News & Research
Fun and Games
Michigan Medicine and the University of Michigan are home to a number of fun, unique, and engaging programs that share encouragement and healing with patients, families, students, staff, and others in our community.
4 full-time facility dogs in the Lipschutz-Danzansky Family Paws4Patients Program help bring smiles and comfort to patients and families.
More than 100 interpreters who speak over 70 languages support patients who are limited in their English proficiency or are hard of hearing.
130 HOPE Ambassadors volunteer to assist patients, families, staff, and visitors, totaling over 64,000 individual encounters of support a year.
The U-M Adaptive and Inclusive Sports Experience (UMAISE) provides sports and recreation opportunities to people with disabilities. People of all ages and abilities enjoy basketball, camping, cycling, kayaking, martial arts, soccer, Sports Club, and tree climbing.
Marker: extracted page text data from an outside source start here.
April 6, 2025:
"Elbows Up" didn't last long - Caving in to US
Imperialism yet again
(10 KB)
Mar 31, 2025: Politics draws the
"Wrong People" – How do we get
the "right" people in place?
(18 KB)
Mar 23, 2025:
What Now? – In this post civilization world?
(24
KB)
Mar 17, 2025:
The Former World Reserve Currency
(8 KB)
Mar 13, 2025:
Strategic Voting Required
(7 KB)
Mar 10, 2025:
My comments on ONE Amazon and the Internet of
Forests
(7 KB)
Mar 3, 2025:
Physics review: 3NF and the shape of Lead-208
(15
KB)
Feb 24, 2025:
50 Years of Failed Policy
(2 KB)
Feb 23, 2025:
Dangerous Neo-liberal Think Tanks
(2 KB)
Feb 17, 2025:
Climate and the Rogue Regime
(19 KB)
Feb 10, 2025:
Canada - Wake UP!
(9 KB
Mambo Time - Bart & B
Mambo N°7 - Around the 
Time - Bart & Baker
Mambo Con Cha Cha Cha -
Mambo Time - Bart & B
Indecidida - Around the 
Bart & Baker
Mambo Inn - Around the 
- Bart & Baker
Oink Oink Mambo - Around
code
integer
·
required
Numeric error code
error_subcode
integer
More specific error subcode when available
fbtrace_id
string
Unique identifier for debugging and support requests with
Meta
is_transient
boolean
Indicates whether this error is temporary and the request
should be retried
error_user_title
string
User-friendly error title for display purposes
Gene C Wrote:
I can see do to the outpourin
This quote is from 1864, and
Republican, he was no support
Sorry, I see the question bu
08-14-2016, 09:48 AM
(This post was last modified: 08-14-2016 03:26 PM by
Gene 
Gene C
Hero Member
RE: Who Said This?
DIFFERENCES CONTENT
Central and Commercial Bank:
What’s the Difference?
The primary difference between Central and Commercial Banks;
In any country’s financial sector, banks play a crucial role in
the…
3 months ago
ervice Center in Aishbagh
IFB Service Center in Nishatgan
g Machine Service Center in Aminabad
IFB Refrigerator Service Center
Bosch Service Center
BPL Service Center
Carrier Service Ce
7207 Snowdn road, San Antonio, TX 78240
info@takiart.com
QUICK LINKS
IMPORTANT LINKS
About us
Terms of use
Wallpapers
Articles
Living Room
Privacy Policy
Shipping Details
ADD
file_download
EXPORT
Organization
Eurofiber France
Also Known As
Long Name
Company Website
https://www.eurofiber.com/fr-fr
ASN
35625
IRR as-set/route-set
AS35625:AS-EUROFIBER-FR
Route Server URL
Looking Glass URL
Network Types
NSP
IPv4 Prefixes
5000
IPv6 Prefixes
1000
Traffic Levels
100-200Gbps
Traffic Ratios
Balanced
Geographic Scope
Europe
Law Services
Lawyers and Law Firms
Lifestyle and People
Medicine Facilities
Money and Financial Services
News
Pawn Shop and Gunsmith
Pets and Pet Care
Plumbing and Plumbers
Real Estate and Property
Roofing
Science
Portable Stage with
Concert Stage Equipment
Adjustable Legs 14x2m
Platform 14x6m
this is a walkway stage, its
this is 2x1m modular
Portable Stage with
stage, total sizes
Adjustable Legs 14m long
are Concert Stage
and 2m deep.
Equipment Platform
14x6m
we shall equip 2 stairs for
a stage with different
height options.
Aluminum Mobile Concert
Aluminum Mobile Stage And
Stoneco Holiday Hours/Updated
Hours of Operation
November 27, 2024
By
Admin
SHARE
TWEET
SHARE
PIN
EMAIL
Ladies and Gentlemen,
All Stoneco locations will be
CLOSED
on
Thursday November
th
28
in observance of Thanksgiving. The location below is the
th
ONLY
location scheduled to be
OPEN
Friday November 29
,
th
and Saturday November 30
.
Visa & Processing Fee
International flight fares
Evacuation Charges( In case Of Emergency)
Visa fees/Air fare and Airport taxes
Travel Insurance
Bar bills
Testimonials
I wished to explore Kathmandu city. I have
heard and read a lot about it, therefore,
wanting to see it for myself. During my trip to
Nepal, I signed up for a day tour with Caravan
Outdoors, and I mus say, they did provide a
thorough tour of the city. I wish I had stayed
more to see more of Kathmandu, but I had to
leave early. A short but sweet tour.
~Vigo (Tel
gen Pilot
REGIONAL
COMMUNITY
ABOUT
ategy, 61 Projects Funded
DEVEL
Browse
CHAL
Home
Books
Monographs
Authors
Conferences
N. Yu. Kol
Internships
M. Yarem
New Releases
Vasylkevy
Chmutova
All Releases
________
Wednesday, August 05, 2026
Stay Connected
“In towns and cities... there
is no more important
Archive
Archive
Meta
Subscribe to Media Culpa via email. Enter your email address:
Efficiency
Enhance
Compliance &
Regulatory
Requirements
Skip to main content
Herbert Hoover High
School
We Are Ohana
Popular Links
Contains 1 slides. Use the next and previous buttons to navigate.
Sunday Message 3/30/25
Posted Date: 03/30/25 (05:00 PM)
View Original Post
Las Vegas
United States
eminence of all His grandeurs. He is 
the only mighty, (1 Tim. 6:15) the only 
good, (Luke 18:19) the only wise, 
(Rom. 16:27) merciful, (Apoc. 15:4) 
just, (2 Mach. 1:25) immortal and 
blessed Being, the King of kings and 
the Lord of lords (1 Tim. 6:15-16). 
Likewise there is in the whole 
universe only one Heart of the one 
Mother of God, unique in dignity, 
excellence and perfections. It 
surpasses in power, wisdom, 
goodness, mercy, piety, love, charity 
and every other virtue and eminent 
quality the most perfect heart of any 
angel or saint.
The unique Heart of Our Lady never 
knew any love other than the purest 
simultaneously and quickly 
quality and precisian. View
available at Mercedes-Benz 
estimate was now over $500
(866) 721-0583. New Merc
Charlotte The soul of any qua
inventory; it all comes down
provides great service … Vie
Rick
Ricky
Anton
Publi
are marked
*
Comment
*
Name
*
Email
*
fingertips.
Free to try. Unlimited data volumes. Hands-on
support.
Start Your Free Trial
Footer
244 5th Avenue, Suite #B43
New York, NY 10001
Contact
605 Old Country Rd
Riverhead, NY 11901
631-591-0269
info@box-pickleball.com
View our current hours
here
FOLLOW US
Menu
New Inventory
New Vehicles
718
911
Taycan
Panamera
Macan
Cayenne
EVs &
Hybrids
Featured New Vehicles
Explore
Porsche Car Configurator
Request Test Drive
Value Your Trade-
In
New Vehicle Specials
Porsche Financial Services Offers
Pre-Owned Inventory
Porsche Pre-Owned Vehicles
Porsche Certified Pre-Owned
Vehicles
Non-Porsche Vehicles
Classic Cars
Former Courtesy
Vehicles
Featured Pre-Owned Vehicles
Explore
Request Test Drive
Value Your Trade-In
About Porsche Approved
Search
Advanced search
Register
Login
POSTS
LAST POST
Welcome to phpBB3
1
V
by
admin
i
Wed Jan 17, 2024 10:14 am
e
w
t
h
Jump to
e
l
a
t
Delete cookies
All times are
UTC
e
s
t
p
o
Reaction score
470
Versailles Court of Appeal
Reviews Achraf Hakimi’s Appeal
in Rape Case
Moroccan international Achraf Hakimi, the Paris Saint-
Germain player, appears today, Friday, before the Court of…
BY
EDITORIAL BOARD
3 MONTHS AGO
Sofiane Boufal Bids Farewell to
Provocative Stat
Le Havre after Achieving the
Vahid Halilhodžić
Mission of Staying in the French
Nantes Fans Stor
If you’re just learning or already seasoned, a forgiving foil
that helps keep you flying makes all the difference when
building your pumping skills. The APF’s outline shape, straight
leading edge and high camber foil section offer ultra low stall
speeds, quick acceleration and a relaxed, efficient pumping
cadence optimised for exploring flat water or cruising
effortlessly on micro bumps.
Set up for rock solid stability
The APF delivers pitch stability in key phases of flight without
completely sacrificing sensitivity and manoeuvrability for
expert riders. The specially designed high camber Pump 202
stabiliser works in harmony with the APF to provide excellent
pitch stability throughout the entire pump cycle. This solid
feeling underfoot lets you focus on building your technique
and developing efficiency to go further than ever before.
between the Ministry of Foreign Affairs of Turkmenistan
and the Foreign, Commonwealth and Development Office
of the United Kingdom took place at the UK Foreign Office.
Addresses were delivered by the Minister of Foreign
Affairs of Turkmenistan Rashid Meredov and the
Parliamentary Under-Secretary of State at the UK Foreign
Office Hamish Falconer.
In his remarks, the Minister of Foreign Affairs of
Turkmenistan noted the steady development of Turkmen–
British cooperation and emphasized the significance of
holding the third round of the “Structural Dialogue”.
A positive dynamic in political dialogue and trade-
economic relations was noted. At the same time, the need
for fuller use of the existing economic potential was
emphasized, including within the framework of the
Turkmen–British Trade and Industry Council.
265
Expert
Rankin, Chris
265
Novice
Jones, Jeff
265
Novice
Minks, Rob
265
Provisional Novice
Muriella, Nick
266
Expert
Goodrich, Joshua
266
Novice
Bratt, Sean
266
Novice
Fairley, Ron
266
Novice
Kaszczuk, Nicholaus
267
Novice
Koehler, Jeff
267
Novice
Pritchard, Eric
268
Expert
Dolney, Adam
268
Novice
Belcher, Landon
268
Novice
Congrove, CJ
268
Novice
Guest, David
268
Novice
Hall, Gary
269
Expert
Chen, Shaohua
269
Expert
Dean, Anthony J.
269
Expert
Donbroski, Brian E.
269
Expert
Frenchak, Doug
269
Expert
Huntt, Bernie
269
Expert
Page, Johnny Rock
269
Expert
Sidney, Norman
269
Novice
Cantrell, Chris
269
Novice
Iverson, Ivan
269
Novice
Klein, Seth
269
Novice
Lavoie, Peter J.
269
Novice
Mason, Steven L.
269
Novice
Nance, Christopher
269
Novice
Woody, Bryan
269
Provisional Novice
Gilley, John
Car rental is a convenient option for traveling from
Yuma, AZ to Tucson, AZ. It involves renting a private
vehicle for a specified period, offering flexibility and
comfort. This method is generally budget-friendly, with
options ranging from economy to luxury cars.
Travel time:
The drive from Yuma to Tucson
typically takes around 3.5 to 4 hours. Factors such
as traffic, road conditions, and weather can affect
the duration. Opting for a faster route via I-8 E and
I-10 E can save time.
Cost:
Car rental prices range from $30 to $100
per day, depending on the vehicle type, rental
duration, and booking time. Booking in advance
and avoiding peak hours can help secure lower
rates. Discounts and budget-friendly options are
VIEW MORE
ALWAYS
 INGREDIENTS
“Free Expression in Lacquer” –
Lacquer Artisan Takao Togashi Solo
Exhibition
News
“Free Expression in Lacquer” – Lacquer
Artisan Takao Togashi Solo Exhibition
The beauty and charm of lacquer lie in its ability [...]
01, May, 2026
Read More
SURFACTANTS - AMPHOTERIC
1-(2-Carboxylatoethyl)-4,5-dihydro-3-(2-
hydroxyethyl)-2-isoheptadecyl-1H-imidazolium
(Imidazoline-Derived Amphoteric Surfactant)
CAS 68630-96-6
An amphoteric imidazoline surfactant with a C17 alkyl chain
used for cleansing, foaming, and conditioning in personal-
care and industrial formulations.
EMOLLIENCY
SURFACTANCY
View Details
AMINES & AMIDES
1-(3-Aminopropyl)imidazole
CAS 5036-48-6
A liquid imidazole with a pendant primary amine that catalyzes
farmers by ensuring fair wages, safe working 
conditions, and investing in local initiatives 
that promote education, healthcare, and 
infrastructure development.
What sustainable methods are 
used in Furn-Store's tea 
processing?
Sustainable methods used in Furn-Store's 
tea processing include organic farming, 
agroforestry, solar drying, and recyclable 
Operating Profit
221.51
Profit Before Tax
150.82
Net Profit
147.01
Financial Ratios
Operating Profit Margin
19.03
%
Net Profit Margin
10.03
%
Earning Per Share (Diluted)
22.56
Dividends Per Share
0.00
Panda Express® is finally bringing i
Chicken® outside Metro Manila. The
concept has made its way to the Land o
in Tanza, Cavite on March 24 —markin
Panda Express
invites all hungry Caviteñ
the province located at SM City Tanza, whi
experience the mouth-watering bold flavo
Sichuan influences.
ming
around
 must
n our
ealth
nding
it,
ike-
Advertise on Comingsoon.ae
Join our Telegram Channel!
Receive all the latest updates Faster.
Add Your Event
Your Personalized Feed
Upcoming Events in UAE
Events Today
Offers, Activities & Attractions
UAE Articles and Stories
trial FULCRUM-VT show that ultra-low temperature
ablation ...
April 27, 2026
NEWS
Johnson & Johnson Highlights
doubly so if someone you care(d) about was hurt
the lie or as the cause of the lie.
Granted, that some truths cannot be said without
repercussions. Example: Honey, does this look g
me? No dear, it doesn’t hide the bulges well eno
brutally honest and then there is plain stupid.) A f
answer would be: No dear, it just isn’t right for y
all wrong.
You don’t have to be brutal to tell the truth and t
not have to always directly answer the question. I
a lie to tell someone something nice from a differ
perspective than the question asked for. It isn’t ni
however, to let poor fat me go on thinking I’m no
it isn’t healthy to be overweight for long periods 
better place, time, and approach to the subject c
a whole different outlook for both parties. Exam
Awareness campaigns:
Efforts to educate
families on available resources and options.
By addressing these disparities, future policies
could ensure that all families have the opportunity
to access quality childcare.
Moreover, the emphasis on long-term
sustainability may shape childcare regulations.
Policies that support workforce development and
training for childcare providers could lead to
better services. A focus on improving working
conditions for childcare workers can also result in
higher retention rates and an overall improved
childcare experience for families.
The Adaptive Sports & Fitness program offers U-M athletes the opportunity to compete in recreational wheelchair basketball as well as three Paralympic sports: wheelchair tennis, track and field, and para-equestrian.
Since 2019, the Therapeutic Gaming and Digital Technology program at C.S. Mott Children’s Hospital has provided video game and virtual reality experiences to more than 4,000 patients.
The MR-I Can Do It program at C.S. Mott Children’s Hospital offers entertainment systems and themed rooms — a treehouse, submarine, and castle — to help patients to get through MRI procedures without sedation. More than 500 patients have benefited from this program.
Countless patients, family members, visitors, and staff take breaks in the Friends Meditation Garden, finding comfort and inspiration in the plant life, fountain, and sculptures.
The Art Cart — a lending library of framed poster art — visits inpatients in nearly every area of the medical campus, allowing patients to select artwork for their rooms.
Prior to the COVID-19 pandemic, the Gifts of Art program presented weekly music, theater, and dance acts. Hospital audiences could see Shakespeare plays, jazz ensembles, or West African dance performances.
Music plays an important role in healing, with music therapists, bedside music programs, and volunteer musicians sharing soothing and comforting performances with patients.
Michigan Medicine Music Therapy and Spiritual Care teams partner to add music to Sunday services for patients and families. Bi-weekly virtual services during the COVID-19 pandemic have received more than 700 views.